Nisso Pronity Co. Ltd.


 

Nisso Pronity (‘company’) is a relatively small Japanese operator engaged in the businesses of metal processing (69% of revenues), rubber processing (20%), and construction (11%).

 

Its metal processing segment is primarily used to manufacture solar cell array support mounts for fireproof panels – thereby benefiting from increasing demand for renewable energy – specifically, the increase in construction of distribution warehouses (which mount solar panels) arising from the expansion of the e-commerce market for merchandise sales.

 

Sales in this segment fell significantly in the last twelve months due to lack of growth in sales of fireproof panels and decrease in large scale projects. Nevertheless, the orders received and backlog were higher than last year.

 

Further, the company has increased its ownership of a construction company (now a subsidiary) in the building hardware and metals fitting business as part of management plans to diversify in related fields (resulting in goodwill of 257m).

 

Sales peaked in the year ended August 2019 at 13.5b yen, and fell to 6.6b yen in the last twelve months. Similarly, ebitda and net profits peaked at 2.4b yen and 1.3b yen before settling at 687m yen and 288m yen respectively. It has generated average profits of 600m yen in the recent past.

 

Free cash flows in the last twelve months were strained primarily due to heavy capex at the Fukushima plant for a fireproof panel production line, and a non-combustible heat insulating panel production line to support build-to-order manufacturing.
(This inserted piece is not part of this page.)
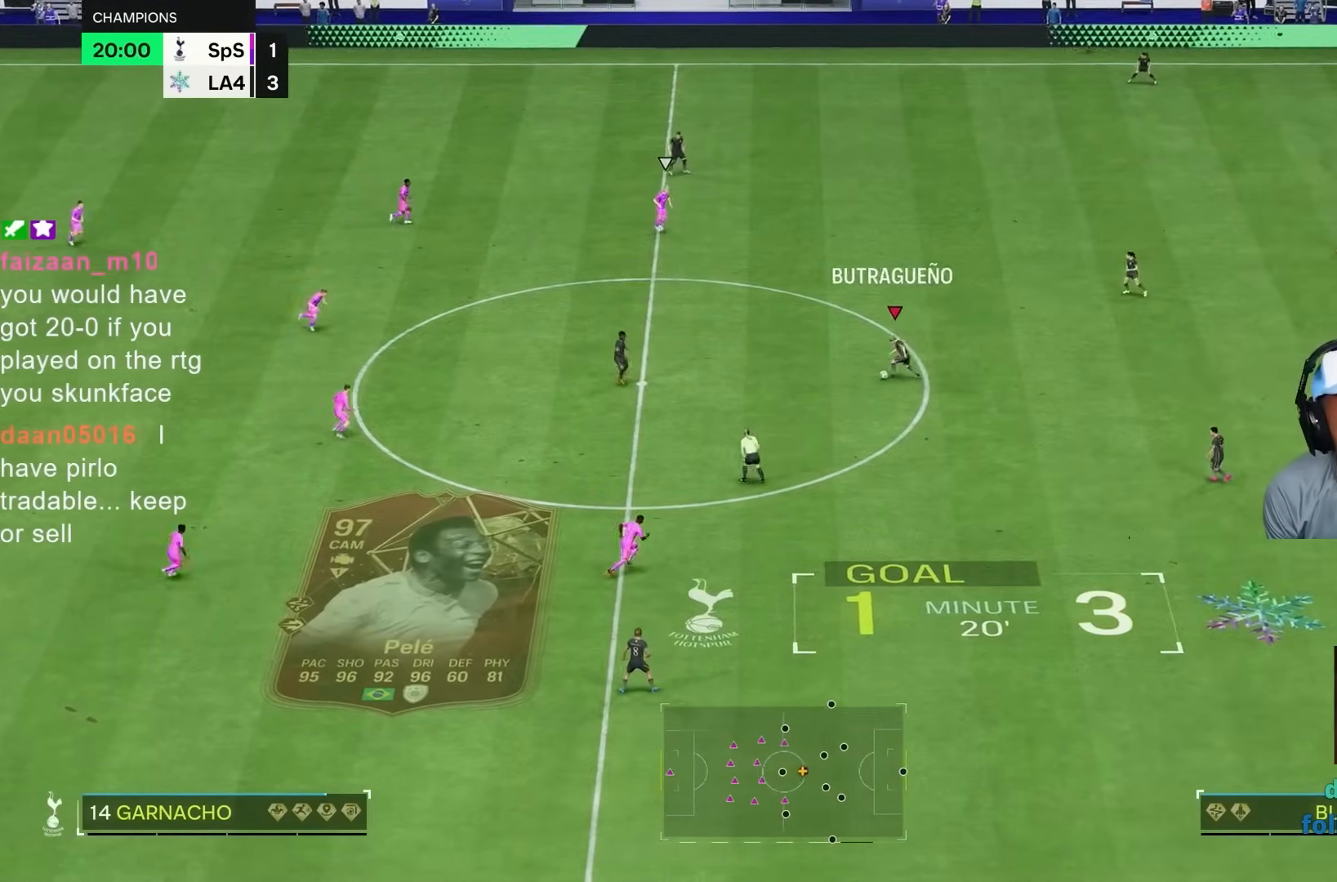
Gameplay with a controller (PlayStation layout); each line is a JSON object with the inputs held at the frame after it (dt_ms = milliseconds from this image to that frame). "events" lists button and stick changes between this image and that frame as [ms after this image, input, new state], when the widget could be followed in between. Not read: L3 R3.
{"dt_ms": 500, "buttons": ["R2"], "left_stick": "left", "right_stick": "center", "events": []}
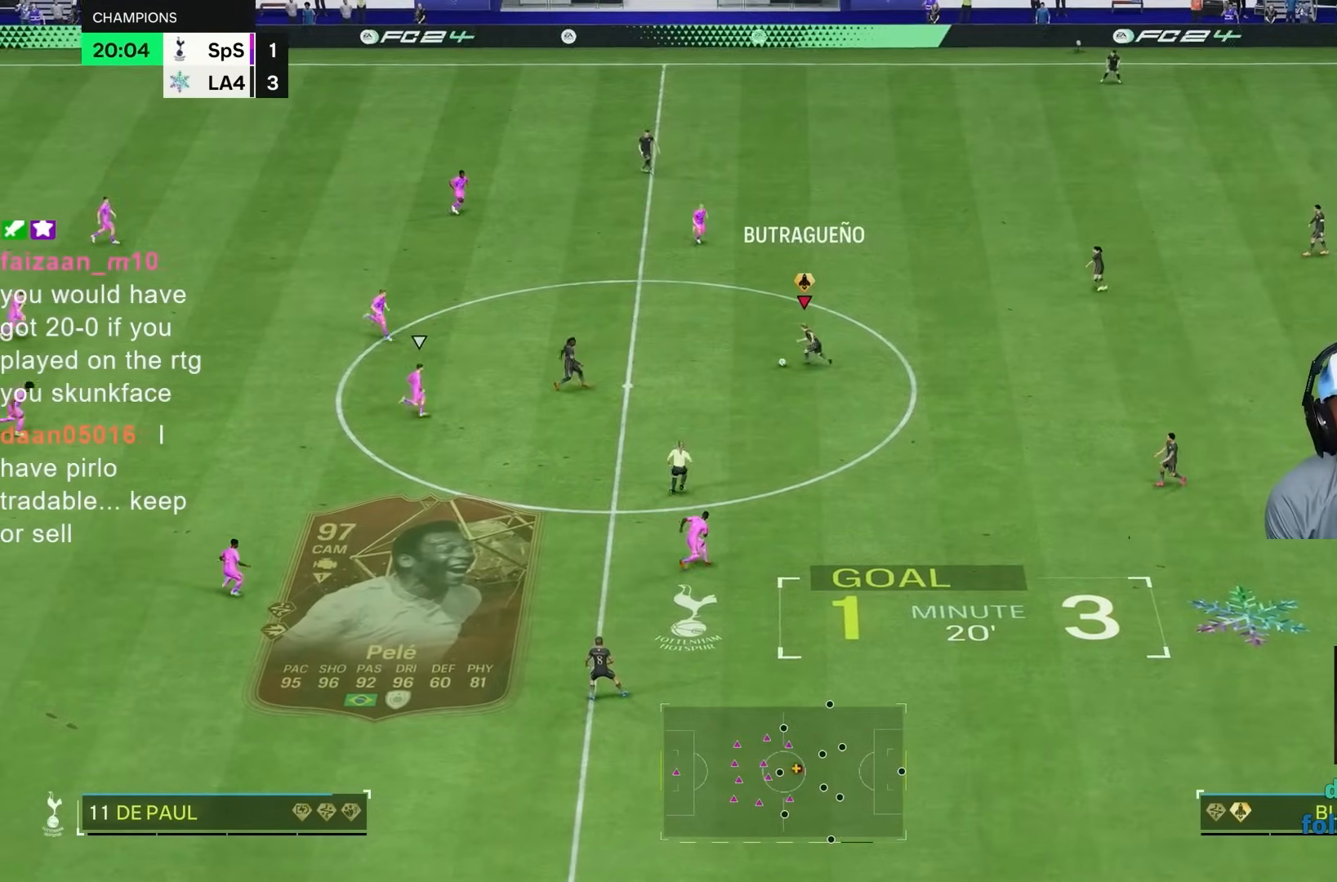
{"dt_ms": 500, "buttons": ["R1"], "left_stick": "left", "right_stick": "center", "events": [[50, "left_stick", "down-left"], [67, "R2", "up"], [83, "R1", "down"], [283, "left_stick", "left"]]}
These are expected to come online by September 2022.

 

The company had to take on additional debt as a result – but it still reported a net cash position of 3.6b.

 

Returns on capital are pathetic, however, at under 6%. But dividend payouts have averaged 160m-200m in the recent past (or ~30% of earnings).

 

The equity sold for under 3.5b yen at last trade, which is under 2/3rd of net current asset value of 5.3b yen – largely consisting of cash and receivables; and at under 6x average earnings.

 

Though returns on tangible assets are anaemic, the investor would be acquiring stock at a substantial discount to liquidation value at the current market price, and is likely to enjoy increased earnings from the Fukushima plant.